The Canadian company that proposed the Keystone XL oil pipeline filed a lawsuit over the U.S. government’s rejection of the project and announced it plans to file a second legal challenge that will seek more than $15 billion in damages.
TransCanada filed a federal lawsuit Wednesday in Houston claiming that President Barack Obama’s decision in November to kill the pipeline exceeded his power under the U.S. Constitution.
The company also announced the same day that it will submit a separate petition seeking the billions in damages, alleging the U.S. breached its obligations under the North American Free Trade Agreement (NAFTA).
In November, Obama quashed the pipeline, declaring it would have undercut U.S. efforts to clinch a global climate change deal at the center of his environmental legacy. The president said he agreed with a State Department conclusion that Keystone wouldn’t advance U.S. national interests.
“TransCanada has been unjustly deprived of the value of its multi-billion dollar investment by the U.S. administration’s action,” TransCanada said in a statement. “As the administration candidly admitted, its decision was not based on the merits of the project. Rather, the denial was a symbolic gesture based on speculation about the [false] perceptions of the international community regarding the administration’s leadership on climate change.”

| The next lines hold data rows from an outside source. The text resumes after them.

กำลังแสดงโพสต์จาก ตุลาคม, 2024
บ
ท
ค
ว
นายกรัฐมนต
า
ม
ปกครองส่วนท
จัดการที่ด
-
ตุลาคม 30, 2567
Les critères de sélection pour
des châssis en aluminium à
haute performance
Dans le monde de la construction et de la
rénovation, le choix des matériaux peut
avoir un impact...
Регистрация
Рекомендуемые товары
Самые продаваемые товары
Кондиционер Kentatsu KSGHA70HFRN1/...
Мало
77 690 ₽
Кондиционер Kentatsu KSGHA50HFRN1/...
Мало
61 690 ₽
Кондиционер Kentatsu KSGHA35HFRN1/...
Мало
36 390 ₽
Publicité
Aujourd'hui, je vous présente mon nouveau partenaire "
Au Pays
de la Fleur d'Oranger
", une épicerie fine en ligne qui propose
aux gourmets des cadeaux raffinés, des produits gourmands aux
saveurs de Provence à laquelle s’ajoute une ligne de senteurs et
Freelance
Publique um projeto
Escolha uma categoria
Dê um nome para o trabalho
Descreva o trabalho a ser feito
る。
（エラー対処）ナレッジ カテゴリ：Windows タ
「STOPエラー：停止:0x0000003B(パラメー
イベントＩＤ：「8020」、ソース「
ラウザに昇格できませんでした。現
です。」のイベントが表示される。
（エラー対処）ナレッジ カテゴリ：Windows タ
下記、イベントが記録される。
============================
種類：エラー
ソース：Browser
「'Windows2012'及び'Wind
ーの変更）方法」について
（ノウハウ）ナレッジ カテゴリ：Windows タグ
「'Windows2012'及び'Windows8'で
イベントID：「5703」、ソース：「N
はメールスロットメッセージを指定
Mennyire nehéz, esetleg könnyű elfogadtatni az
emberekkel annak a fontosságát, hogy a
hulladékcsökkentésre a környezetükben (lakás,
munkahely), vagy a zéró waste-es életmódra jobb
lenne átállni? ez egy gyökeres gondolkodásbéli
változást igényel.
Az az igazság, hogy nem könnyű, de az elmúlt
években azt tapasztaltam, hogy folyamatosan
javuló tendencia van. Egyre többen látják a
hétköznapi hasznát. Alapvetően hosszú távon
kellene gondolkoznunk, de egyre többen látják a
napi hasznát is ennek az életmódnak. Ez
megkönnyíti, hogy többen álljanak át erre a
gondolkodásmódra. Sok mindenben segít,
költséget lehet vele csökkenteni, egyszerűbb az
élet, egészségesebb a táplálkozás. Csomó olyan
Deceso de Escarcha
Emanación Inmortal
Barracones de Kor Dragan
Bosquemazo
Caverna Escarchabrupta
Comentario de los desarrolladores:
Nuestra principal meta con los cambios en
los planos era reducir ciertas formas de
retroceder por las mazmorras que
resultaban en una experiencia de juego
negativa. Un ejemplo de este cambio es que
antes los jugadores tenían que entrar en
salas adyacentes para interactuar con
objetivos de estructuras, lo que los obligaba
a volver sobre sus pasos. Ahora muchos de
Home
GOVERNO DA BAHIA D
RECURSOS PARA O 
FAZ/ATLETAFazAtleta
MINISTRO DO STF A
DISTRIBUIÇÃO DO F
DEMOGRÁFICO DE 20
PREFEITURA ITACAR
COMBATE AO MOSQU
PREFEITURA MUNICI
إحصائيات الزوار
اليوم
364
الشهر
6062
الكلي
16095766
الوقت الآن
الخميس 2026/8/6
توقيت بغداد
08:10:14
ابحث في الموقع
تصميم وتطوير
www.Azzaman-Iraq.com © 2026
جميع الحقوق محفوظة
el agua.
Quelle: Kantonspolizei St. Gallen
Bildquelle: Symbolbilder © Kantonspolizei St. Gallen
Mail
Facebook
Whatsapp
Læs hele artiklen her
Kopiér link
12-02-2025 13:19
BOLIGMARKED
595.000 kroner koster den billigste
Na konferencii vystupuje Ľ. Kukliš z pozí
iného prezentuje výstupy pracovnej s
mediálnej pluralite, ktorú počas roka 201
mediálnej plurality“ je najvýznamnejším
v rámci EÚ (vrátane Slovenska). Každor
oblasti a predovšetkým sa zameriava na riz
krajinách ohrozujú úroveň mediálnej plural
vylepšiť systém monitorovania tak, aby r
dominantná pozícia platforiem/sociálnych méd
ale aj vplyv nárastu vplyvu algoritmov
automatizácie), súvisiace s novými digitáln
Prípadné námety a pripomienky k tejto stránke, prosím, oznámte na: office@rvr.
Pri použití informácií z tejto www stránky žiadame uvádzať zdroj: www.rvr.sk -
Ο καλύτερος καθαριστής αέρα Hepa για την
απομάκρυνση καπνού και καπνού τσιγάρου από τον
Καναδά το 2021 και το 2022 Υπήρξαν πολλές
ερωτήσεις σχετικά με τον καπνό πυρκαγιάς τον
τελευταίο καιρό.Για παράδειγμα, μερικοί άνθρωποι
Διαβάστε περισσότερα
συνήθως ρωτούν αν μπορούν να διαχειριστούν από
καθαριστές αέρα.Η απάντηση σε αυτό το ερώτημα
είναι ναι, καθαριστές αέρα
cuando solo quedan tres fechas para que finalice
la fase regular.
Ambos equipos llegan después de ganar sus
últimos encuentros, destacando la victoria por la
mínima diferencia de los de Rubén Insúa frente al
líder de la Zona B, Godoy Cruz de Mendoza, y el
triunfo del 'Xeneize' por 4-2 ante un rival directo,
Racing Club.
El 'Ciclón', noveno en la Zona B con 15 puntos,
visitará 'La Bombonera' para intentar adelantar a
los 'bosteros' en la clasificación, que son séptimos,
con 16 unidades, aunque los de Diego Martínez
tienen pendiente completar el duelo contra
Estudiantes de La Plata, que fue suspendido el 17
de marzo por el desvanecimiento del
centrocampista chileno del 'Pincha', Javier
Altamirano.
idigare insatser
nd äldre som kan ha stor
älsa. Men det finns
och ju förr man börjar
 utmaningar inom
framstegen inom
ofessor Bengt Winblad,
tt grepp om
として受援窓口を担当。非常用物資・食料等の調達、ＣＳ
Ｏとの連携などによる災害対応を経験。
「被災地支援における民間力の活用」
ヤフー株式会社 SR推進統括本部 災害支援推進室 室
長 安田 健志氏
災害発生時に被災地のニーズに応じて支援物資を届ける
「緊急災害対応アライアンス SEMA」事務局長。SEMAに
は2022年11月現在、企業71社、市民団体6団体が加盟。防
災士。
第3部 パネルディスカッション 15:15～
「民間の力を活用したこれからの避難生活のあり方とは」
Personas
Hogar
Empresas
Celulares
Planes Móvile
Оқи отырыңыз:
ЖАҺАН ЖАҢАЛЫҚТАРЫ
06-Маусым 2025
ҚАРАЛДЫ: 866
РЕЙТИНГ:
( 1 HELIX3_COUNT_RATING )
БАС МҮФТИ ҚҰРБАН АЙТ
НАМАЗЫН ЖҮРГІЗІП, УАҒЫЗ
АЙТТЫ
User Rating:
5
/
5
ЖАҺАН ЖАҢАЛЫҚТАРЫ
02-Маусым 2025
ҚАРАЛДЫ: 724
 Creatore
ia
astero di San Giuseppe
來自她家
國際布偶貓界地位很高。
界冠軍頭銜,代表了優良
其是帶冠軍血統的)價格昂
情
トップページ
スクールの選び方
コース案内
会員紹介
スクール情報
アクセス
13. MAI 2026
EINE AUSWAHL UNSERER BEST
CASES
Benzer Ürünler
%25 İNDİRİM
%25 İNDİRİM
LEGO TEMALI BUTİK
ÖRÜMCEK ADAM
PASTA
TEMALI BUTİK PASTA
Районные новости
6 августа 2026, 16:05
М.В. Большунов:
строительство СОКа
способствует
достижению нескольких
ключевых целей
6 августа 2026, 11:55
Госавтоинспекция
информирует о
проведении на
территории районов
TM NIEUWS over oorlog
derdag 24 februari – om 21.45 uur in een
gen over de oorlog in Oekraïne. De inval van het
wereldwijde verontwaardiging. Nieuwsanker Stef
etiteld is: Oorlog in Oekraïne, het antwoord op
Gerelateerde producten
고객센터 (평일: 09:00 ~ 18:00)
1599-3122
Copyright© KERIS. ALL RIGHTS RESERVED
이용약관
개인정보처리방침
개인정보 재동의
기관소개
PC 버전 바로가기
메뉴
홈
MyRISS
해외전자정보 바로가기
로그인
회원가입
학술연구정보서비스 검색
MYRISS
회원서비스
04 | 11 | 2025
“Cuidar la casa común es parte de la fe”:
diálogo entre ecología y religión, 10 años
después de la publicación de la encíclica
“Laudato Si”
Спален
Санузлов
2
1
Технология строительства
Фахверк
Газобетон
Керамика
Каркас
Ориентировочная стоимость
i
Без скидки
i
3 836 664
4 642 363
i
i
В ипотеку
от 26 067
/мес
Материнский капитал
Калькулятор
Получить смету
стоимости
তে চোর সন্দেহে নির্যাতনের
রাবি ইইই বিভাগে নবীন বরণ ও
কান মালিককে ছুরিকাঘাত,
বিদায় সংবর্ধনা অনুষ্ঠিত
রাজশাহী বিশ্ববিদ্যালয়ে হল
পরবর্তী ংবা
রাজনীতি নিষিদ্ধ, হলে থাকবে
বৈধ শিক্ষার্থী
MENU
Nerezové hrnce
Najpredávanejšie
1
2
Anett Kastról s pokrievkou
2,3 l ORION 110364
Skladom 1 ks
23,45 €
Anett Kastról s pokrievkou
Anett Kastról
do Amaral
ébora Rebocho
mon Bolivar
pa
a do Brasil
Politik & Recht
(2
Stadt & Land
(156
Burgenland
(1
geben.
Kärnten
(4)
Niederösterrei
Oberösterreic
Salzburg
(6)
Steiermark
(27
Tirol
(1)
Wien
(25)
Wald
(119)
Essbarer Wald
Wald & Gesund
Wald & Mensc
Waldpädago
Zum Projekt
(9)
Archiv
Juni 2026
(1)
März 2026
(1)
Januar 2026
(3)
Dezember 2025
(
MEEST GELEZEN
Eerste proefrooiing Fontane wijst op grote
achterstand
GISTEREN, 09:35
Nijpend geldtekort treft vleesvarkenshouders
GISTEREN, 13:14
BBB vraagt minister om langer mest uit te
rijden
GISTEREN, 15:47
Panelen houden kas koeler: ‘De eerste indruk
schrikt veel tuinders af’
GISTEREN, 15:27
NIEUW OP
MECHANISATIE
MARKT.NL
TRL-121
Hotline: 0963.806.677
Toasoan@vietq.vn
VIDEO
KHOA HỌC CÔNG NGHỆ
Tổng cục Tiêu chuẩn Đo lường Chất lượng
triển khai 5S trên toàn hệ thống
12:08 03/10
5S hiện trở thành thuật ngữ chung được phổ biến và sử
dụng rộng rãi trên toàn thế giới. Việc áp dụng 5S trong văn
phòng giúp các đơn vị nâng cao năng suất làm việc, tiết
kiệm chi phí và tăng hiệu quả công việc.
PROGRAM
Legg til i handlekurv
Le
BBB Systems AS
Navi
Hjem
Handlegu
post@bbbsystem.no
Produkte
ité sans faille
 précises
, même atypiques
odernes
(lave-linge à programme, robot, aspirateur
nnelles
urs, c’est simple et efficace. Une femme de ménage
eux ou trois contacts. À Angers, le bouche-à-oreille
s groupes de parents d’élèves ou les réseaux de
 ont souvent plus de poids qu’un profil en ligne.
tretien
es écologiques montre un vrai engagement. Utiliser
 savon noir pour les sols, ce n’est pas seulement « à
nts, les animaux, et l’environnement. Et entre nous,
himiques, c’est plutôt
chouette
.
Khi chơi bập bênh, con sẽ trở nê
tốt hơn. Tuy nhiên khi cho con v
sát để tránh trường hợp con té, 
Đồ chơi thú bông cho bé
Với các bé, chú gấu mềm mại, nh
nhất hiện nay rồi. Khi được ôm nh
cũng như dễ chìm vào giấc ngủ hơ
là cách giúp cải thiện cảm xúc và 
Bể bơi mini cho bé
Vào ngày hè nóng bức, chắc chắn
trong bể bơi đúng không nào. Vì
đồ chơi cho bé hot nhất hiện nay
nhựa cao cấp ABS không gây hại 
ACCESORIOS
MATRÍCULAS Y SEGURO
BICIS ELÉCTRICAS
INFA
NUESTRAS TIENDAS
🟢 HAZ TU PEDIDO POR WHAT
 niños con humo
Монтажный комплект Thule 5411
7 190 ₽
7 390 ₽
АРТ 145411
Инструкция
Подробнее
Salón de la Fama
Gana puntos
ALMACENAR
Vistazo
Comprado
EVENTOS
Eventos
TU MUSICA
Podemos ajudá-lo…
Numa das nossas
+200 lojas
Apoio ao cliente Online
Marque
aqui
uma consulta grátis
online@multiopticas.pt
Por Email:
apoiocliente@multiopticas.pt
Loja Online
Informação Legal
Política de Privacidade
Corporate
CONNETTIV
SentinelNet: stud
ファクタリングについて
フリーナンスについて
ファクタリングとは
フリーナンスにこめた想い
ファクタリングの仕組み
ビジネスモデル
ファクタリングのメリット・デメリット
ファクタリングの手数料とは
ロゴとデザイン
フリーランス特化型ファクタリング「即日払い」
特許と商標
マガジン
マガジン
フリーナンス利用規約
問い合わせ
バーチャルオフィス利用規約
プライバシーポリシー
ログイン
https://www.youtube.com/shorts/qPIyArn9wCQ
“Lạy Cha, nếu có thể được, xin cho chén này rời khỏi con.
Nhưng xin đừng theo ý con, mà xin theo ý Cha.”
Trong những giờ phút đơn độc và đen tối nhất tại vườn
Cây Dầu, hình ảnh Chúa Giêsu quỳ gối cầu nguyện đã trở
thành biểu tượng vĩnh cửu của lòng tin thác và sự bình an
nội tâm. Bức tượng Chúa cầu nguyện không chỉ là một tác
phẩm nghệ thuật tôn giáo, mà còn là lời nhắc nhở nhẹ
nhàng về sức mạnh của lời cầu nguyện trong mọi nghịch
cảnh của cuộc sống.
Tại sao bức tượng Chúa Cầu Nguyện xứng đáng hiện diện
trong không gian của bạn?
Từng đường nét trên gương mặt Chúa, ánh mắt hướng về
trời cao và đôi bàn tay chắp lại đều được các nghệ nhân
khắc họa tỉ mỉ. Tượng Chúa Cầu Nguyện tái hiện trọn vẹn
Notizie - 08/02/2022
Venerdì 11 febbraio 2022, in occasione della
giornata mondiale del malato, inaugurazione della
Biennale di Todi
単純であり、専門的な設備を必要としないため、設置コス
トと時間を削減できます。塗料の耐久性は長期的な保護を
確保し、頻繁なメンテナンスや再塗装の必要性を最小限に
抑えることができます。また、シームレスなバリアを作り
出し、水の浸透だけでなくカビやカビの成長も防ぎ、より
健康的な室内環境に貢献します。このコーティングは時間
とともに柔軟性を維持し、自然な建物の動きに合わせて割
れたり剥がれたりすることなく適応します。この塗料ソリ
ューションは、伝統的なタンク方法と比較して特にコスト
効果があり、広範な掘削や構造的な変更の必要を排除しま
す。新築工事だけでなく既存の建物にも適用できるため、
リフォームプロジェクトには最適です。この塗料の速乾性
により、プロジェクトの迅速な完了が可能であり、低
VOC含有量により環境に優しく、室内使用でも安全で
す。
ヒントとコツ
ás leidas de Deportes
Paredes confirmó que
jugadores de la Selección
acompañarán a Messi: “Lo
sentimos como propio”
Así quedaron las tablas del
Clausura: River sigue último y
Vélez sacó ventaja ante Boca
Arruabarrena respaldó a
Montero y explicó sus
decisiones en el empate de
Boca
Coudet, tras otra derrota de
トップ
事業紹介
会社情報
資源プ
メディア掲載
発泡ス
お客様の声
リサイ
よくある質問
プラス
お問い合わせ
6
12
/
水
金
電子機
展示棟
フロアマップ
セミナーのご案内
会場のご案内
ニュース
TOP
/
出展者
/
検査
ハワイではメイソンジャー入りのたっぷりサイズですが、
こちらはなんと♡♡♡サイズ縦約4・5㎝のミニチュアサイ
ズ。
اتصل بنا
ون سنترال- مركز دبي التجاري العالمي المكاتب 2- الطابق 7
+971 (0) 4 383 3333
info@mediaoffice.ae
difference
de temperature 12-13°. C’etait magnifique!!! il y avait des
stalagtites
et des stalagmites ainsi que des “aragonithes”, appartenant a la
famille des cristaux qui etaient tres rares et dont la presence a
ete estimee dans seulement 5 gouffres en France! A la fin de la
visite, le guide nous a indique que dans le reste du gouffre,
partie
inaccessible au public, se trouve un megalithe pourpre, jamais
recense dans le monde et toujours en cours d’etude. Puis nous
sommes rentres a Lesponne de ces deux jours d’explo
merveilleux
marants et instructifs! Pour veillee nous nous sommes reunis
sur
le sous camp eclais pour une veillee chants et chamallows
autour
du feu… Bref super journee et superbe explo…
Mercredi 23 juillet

In its lawsuit, TransCanada alleges Obama’s decision exceeded his powers as president and infringed upon Congress’s power under the Constitution to regulate interstate and international commerce.
The White House and the State Department both declined to comment on the lawsuit or the NAFTA challenge.
The lawsuit does not seek any monetary damages but asks for a ruling that the denial of the pipeline permit was without legal merit and that the federal government officials named in the lawsuit not be allowed to enforce Obama’s decision against proceeding with the pipeline. Named as defendants in the lawsuit are: Secretary of State John Kerry; U.S. Attorney General Loretta Lynch; Homeland Security Secretary Jeh Johnson; and Secretary of the Department of Interior Sally Jewell.
TransCanada said it plans to submit a separate petition that alleges the U.S. breached four articles under NAFTA — which governs trade between the U.S., Canada and Mexico — that provide financial protections for all Canadian investors.
“The denial was based on politics, not the merits of the application,” attorneys for TransCanada said in a notice they filed with the State Department on Wednesday. The company will submit a claim of arbitration under NAFTA and ask for more than $15 billion in damages.
TransCanada first applied for Keystone permits in September 2008 — shortly before Obama was elected. As envisioned, Keystone would snake from Canada’s tar sands through Montana, South Dakota and Nebraska, then connect with existing pipelines to carry more than 800,000 barrels of crude oil a day to specialized refineries along the Texas Gulf Coast.
Most pipelines wait roughly a year and a half for permits to cross the U.S. border, but Keystone’s review dragged on more than five times as long as average, according to an Associated Press analysis.
Republicans, Canadian politicians and the energy industry argued the pipeline would create thousands of jobs and inject billions into the economy. But Democrats and environmental groups latched onto Keystone as just the type of project that must be phased out if the world is to seriously combat climate change.